#### [Exercise directions]
Copy, exactly and without additions, every line in the records below from the one holding "X3077047Y2454095D02*" through the one holding "X3667835Y4076063D02*", both ends included.

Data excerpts
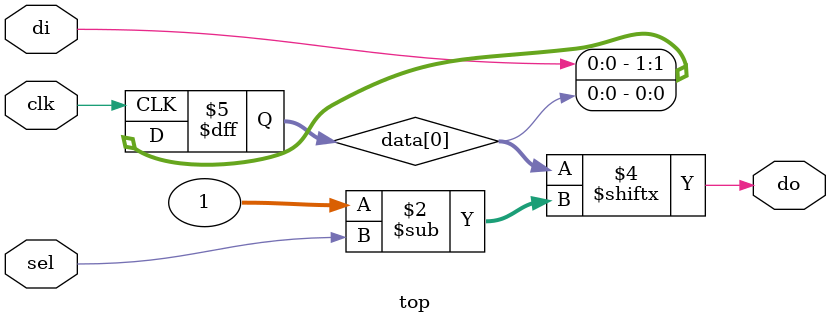
<source format=v>
module top (input clk, sel, di, output do);
        reg [0:1] data [0:0];
        always @(posedge clk)
                data[0] <= {di, data[0][0]};
        assign do = data[0][sel];
endmodule
</source>
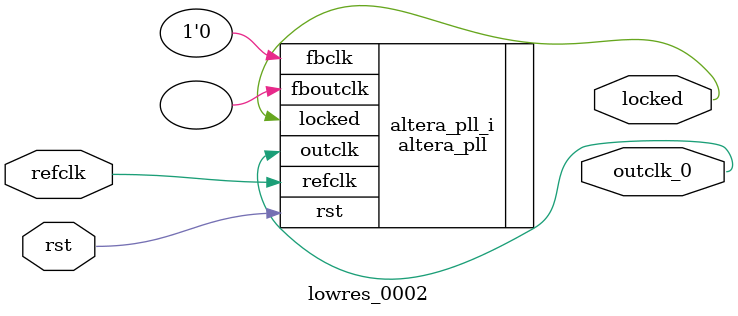
<source format=v>
`timescale 1ns/10ps
module  lowres_0002(

	// interface 'refclk'
	input wire refclk,

	// interface 'reset'
	input wire rst,

	// interface 'outclk0'
	output wire outclk_0,

	// interface 'locked'
	output wire locked
);

	altera_pll #(
		.fractional_vco_multiplier("false"),
		.reference_clock_frequency("50.0 MHz"),
		.operation_mode("direct"),
		.number_of_clocks(1),
		.output_clock_frequency0("25.175644 MHz"),
		.phase_shift0("0 ps"),
		.duty_cycle0(50),
		.output_clock_frequency1("0 MHz"),
		.phase_shift1("0 ps"),
		.duty_cycle1(50),
		.output_clock_frequency2("0 MHz"),
		.phase_shift2("0 ps"),
		.duty_cycle2(50),
		.output_clock_frequency3("0 MHz"),
		.phase_shift3("0 ps"),
		.duty_cycle3(50),
		.output_clock_frequency4("0 MHz"),
		.phase_shift4("0 ps"),
		.duty_cycle4(50),
		.output_clock_frequency5("0 MHz"),
		.phase_shift5("0 ps"),
		.duty_cycle5(50),
		.output_clock_frequency6("0 MHz"),
		.phase_shift6("0 ps"),
		.duty_cycle6(50),
		.output_clock_frequency7("0 MHz"),
		.phase_shift7("0 ps"),
		.duty_cycle7(50),
		.output_clock_frequency8("0 MHz"),
		.phase_shift8("0 ps"),
		.duty_cycle8(50),
		.output_clock_frequency9("0 MHz"),
		.phase_shift9("0 ps"),
		.duty_cycle9(50),
		.output_clock_frequency10("0 MHz"),
		.phase_shift10("0 ps"),
		.duty_cycle10(50),
		.output_clock_frequency11("0 MHz"),
		.phase_shift11("0 ps"),
		.duty_cycle11(50),
		.output_clock_frequency12("0 MHz"),
		.phase_shift12("0 ps"),
		.duty_cycle12(50),
		.output_clock_frequency13("0 MHz"),
		.phase_shift13("0 ps"),
		.duty_cycle13(50),
		.output_clock_frequency14("0 MHz"),
		.phase_shift14("0 ps"),
		.duty_cycle14(50),
		.output_clock_frequency15("0 MHz"),
		.phase_shift15("0 ps"),
		.duty_cycle15(50),
		.output_clock_frequency16("0 MHz"),
		.phase_shift16("0 ps"),
		.duty_cycle16(50),
		.output_clock_frequency17("0 MHz"),
		.phase_shift17("0 ps"),
		.duty_cycle17(50),
		.pll_type("General"),
		.pll_subtype("General")
	) altera_pll_i (
		.rst	(rst),
		.outclk	({outclk_0}),
		.locked	(locked),
		.fboutclk	( ),
		.fbclk	(1'b0),
		.refclk	(refclk)
	);
endmodule


</source>
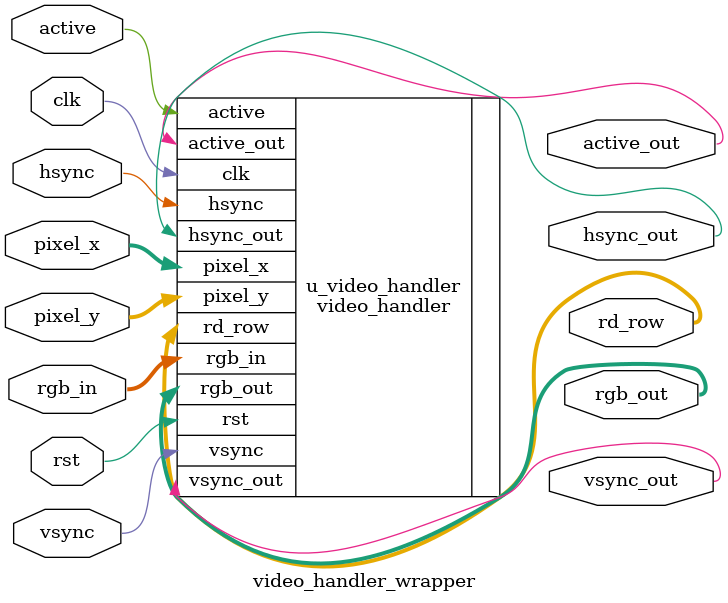
<source format=v>
module video_handler_wrapper #(
    parameter DELAY = 4,
    parameter WATERFALL_TOP = 300
)(
    input  wire        clk,
    input  wire        rst,

    // from video_timing module
    input  wire [9:0]  pixel_x,
    input  wire [9:0]  pixel_y,
    input  wire        hsync,
    input  wire        vsync,
    input  wire        active,

    // from color_map
    input  wire [23:0] rgb_in,

    // to the waterfall buffer module
    output wire [8:0]  rd_row,

    // to rgb2dvi ip
    output wire [23:0] rgb_out,
    output wire        hsync_out,
    output wire        vsync_out,
    output wire        active_out
);

    video_handler #(
        .DELAY(DELAY),
        .WATERFALL_TOP(WATERFALL_TOP)
    ) u_video_handler (
        .clk(clk),
        .rst(rst),
        .pixel_x(pixel_x),
        .pixel_y(pixel_y),
        .hsync(hsync),
        .vsync(vsync),
        .active(active),
        .rgb_in(rgb_in),
        .rd_row(rd_row),
        .rgb_out(rgb_out),
        .hsync_out(hsync_out),
        .vsync_out(vsync_out),
        .active_out(active_out)
    );

endmodule

</source>
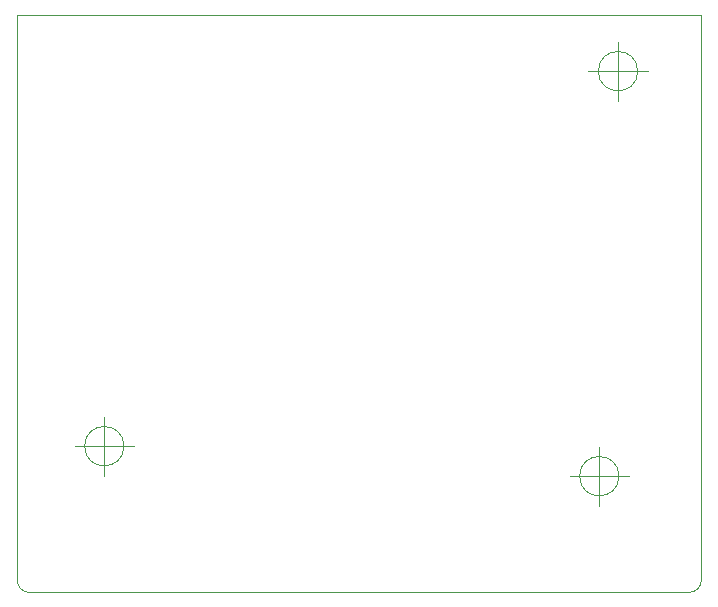
<source format=gbr>
G04 #@! TF.GenerationSoftware,KiCad,Pcbnew,(5.1.5)-3*
G04 #@! TF.CreationDate,2020-07-25T22:57:51-04:00*
G04 #@! TF.ProjectId,c64-cpm-smd,6336342d-6370-46d2-9d73-6d642e6b6963,rev?*
G04 #@! TF.SameCoordinates,Original*
G04 #@! TF.FileFunction,Profile,NP*
%FSLAX46Y46*%
G04 Gerber Fmt 4.6, Leading zero omitted, Abs format (unit mm)*
G04 Created by KiCad (PCBNEW (5.1.5)-3) date 2020-07-25 22:57:51*
%MOMM*%
%LPD*%
G04 APERTURE LIST*
%ADD10C,0.050000*%
%ADD11C,0.025400*%
G04 APERTURE END LIST*
D10*
X178514166Y-107950000D02*
G75*
G03X178514166Y-107950000I-1666666J0D01*
G01*
X174347500Y-107950000D02*
X179347500Y-107950000D01*
X176847500Y-105450000D02*
X176847500Y-110450000D01*
X176926666Y-142240000D02*
G75*
G03X176926666Y-142240000I-1666666J0D01*
G01*
X172760000Y-142240000D02*
X177760000Y-142240000D01*
X175260000Y-139740000D02*
X175260000Y-144740000D01*
X135016666Y-139700000D02*
G75*
G03X135016666Y-139700000I-1666666J0D01*
G01*
X130850000Y-139700000D02*
X135850000Y-139700000D01*
X133350000Y-137200000D02*
X133350000Y-142200000D01*
D11*
X127000000Y-152082500D02*
X182880000Y-152082500D01*
X125984000Y-103187500D02*
X125984000Y-151066500D01*
X183896000Y-103187500D02*
X183896000Y-151066500D01*
X127000000Y-152082500D02*
G75*
G02X125984000Y-151066500I0J1016000D01*
G01*
X125984000Y-103187500D02*
X183896000Y-103187500D01*
X182880000Y-152082500D02*
G75*
G03X183896000Y-151066500I0J1016000D01*
G01*
M02*

</source>
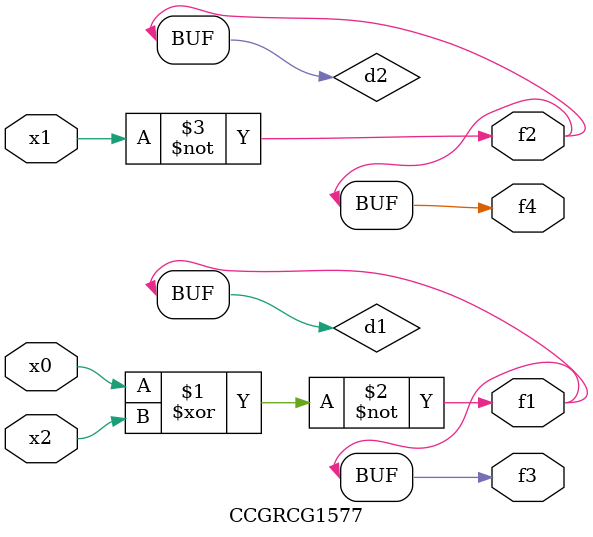
<source format=v>
module CCGRCG1577(
	input x0, x1, x2,
	output f1, f2, f3, f4
);

	wire d1, d2, d3;

	xnor (d1, x0, x2);
	nand (d2, x1);
	nor (d3, x1, x2);
	assign f1 = d1;
	assign f2 = d2;
	assign f3 = d1;
	assign f4 = d2;
endmodule

</source>
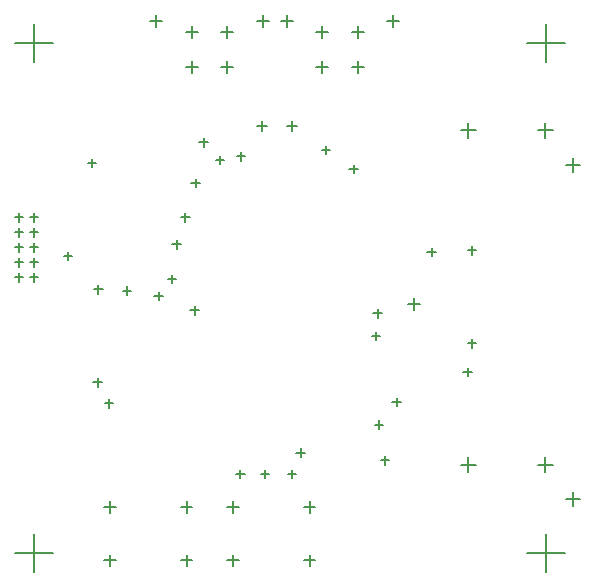
<source format=gbr>
%TF.GenerationSoftware,Altium Limited,Altium Designer,18.1.9 (240)*%
G04 Layer_Color=128*
%FSLAX26Y26*%
%MOIN*%
%TF.FileFunction,Drillmap*%
%TF.Part,Single*%
G01*
G75*
%TA.AperFunction,NonConductor*%
%ADD61C,0.005000*%
D61*
X4070000Y3149979D02*
X4110000D01*
X4090000Y3129979D02*
Y3169979D01*
X2811000Y3240000D02*
X2839000D01*
X2825000Y3226000D02*
Y3254000D01*
X2761000Y3240000D02*
X2789000D01*
X2775000Y3226000D02*
Y3254000D01*
X2811000Y3290000D02*
X2839000D01*
X2825000Y3276000D02*
Y3304000D01*
X2761000Y3290000D02*
X2789000D01*
X2775000Y3276000D02*
Y3304000D01*
X2811000Y3340000D02*
X2839000D01*
X2825000Y3326000D02*
Y3354000D01*
X2761000Y3340000D02*
X2789000D01*
X2775000Y3326000D02*
Y3354000D01*
X2811000Y3390000D02*
X2839000D01*
X2825000Y3376000D02*
Y3404000D01*
X2761000Y3390000D02*
X2789000D01*
X2775000Y3376000D02*
Y3404000D01*
X2811000Y3440000D02*
X2839000D01*
X2825000Y3426000D02*
Y3454000D01*
X2761000Y3440000D02*
X2789000D01*
X2775000Y3426000D02*
Y3454000D01*
X4503898Y3730000D02*
X4553110D01*
X4528504Y3705394D02*
Y3754606D01*
X4247992Y3730000D02*
X4297205D01*
X4272598Y3705394D02*
Y3754606D01*
X4597402Y3615039D02*
X4644646D01*
X4621024Y3591417D02*
Y3638661D01*
X3567284Y3745000D02*
X3602716D01*
X3585000Y3727284D02*
Y3762716D01*
X3667284Y3745000D02*
X3702716D01*
X3685000Y3727284D02*
Y3762716D01*
X3057559Y2473583D02*
X3096535D01*
X3077047Y2454095D02*
Y2493071D01*
X3313465Y2473583D02*
X3352441D01*
X3332953Y2454095D02*
Y2493071D01*
X3057559Y2296417D02*
X3096535D01*
X3077047Y2276929D02*
Y2315905D01*
X3313465Y2296417D02*
X3352441D01*
X3332953Y2276929D02*
Y2315905D01*
X3449055Y4059055D02*
X3489055D01*
X3469055Y4039055D02*
Y4079055D01*
X3449055Y3940945D02*
X3489055D01*
X3469055Y3920945D02*
Y3960945D01*
X3330945Y4059055D02*
X3370945D01*
X3350945Y4039055D02*
Y4079055D01*
X3330945Y3940945D02*
X3370945D01*
X3350945Y3920945D02*
Y3960945D01*
X3567165Y4096063D02*
X3607165D01*
X3587165Y4076063D02*
Y4116063D01*
X3212835Y4096063D02*
X3252835D01*
X3232835Y4076063D02*
Y4116063D01*
X3647835Y4096063D02*
X3687835D01*
X3667835Y4076063D02*
Y4116063D01*
X4002165Y4096063D02*
X4042165D01*
X4022165Y4076063D02*
Y4116063D01*
X3765945Y3940945D02*
X3805945D01*
X3785945Y3920945D02*
Y3960945D01*
X3765945Y4059055D02*
X3805945D01*
X3785945Y4039055D02*
Y4079055D01*
X3884055Y3940945D02*
X3924055D01*
X3904055Y3920945D02*
Y3960945D01*
X3884055Y4059055D02*
X3924055D01*
X3904055Y4039055D02*
Y4079055D01*
X3723465Y2296417D02*
X3762441D01*
X3742953Y2276929D02*
Y2315905D01*
X3467559Y2296417D02*
X3506535D01*
X3487047Y2276929D02*
Y2315905D01*
X3723465Y2473583D02*
X3762441D01*
X3742953Y2454095D02*
Y2493071D01*
X3467559Y2473583D02*
X3506535D01*
X3487047Y2454095D02*
Y2493071D01*
X4597402Y2500039D02*
X4644646D01*
X4621024Y2476417D02*
Y2523661D01*
X4247992Y2615000D02*
X4297205D01*
X4272598Y2590394D02*
Y2639606D01*
X4503898Y2615000D02*
X4553110D01*
X4528504Y2590394D02*
Y2639606D01*
X3226000Y3177057D02*
X3254000D01*
X3240000Y3163057D02*
Y3191057D01*
X3699303Y2655900D02*
X3727303D01*
X3713303Y2641900D02*
Y2669900D01*
X3501000Y3642974D02*
X3529000D01*
X3515000Y3628974D02*
Y3656974D01*
X4019318Y2825000D02*
X4047318D01*
X4033318Y2811000D02*
Y2839000D01*
X3315366Y3440000D02*
X3343366D01*
X3329366Y3426000D02*
Y3454000D01*
X3346000Y3130000D02*
X3374000D01*
X3360000Y3116000D02*
Y3144000D01*
X3121000Y3196000D02*
X3149000D01*
X3135000Y3182000D02*
Y3210000D01*
X3876000Y3601373D02*
X3904000D01*
X3890000Y3587373D02*
Y3615373D01*
X3025370Y3200000D02*
X3053370D01*
X3039370Y3186000D02*
Y3214000D01*
X2923614Y3312169D02*
X2951614D01*
X2937614Y3298169D02*
Y3326169D01*
X4271000Y3330000D02*
X4299000D01*
X4285000Y3316000D02*
Y3344000D01*
X3981000Y2630000D02*
X4009000D01*
X3995000Y2616000D02*
Y2644000D01*
X3581000Y2585536D02*
X3609000D01*
X3595000Y2571536D02*
Y2599536D01*
X3498362Y2585000D02*
X3526362D01*
X3512362Y2571000D02*
Y2599000D01*
X3961000Y2749088D02*
X3989000D01*
X3975000Y2735088D02*
Y2763088D01*
X3671000Y2585000D02*
X3699000D01*
X3685000Y2571000D02*
Y2599000D01*
X4271000Y3020000D02*
X4299000D01*
X4285000Y3006000D02*
Y3034000D01*
X4136000Y3325000D02*
X4164000D01*
X4150000Y3311000D02*
Y3339000D01*
X3348953Y3555000D02*
X3376953D01*
X3362953Y3541000D02*
Y3569000D01*
X3956000Y3120000D02*
X3984000D01*
X3970000Y3106000D02*
Y3134000D01*
X4256000Y2925000D02*
X4284000D01*
X4270000Y2911000D02*
Y2939000D01*
X3951000Y3045000D02*
X3979000D01*
X3965000Y3031000D02*
Y3059000D01*
X3376000Y3690000D02*
X3404000D01*
X3390000Y3676000D02*
Y3704000D01*
X3061000Y2820000D02*
X3089000D01*
X3075000Y2806000D02*
Y2834000D01*
X3022338Y2890000D02*
X3050338D01*
X3036338Y2876000D02*
Y2904000D01*
X3431000Y3631575D02*
X3459000D01*
X3445000Y3617575D02*
Y3645575D01*
X3003831Y3620512D02*
X3031831D01*
X3017831Y3606512D02*
Y3634512D01*
X3271000Y3235000D02*
X3299000D01*
X3285000Y3221000D02*
Y3249000D01*
X3286000Y3350000D02*
X3314000D01*
X3300000Y3336000D02*
Y3364000D01*
X3784117Y3665000D02*
X3812117D01*
X3798117Y3651000D02*
Y3679000D01*
X2762000Y4020000D02*
X2888000D01*
X2825000Y3957000D02*
Y4083000D01*
X4467000Y2320000D02*
X4593000D01*
X4530000Y2257000D02*
Y2383000D01*
X4467000Y4020000D02*
X4593000D01*
X4530000Y3957000D02*
Y4083000D01*
X2762000Y2320000D02*
X2888000D01*
X2825000Y2257000D02*
Y2383000D01*
%TF.MD5,8fdbe3b2bcb0206158a1afeb44d21fba*%
M02*

</source>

#### [Answer to this exercise]
X3077047Y2454095D02*
Y2493071D01*
X3313465Y2473583D02*
X3352441D01*
X3332953Y2454095D02*
Y2493071D01*
X3057559Y2296417D02*
X3096535D01*
X3077047Y2276929D02*
Y2315905D01*
X3313465Y2296417D02*
X3352441D01*
X3332953Y2276929D02*
Y2315905D01*
X3449055Y4059055D02*
X3489055D01*
X3469055Y4039055D02*
Y4079055D01*
X3449055Y3940945D02*
X3489055D01*
X3469055Y3920945D02*
Y3960945D01*
X3330945Y4059055D02*
X3370945D01*
X3350945Y4039055D02*
Y4079055D01*
X3330945Y3940945D02*
X3370945D01*
X3350945Y3920945D02*
Y3960945D01*
X3567165Y4096063D02*
X3607165D01*
X3587165Y4076063D02*
Y4116063D01*
X3212835Y4096063D02*
X3252835D01*
X3232835Y4076063D02*
Y4116063D01*
X3647835Y4096063D02*
X3687835D01*
X3667835Y4076063D02*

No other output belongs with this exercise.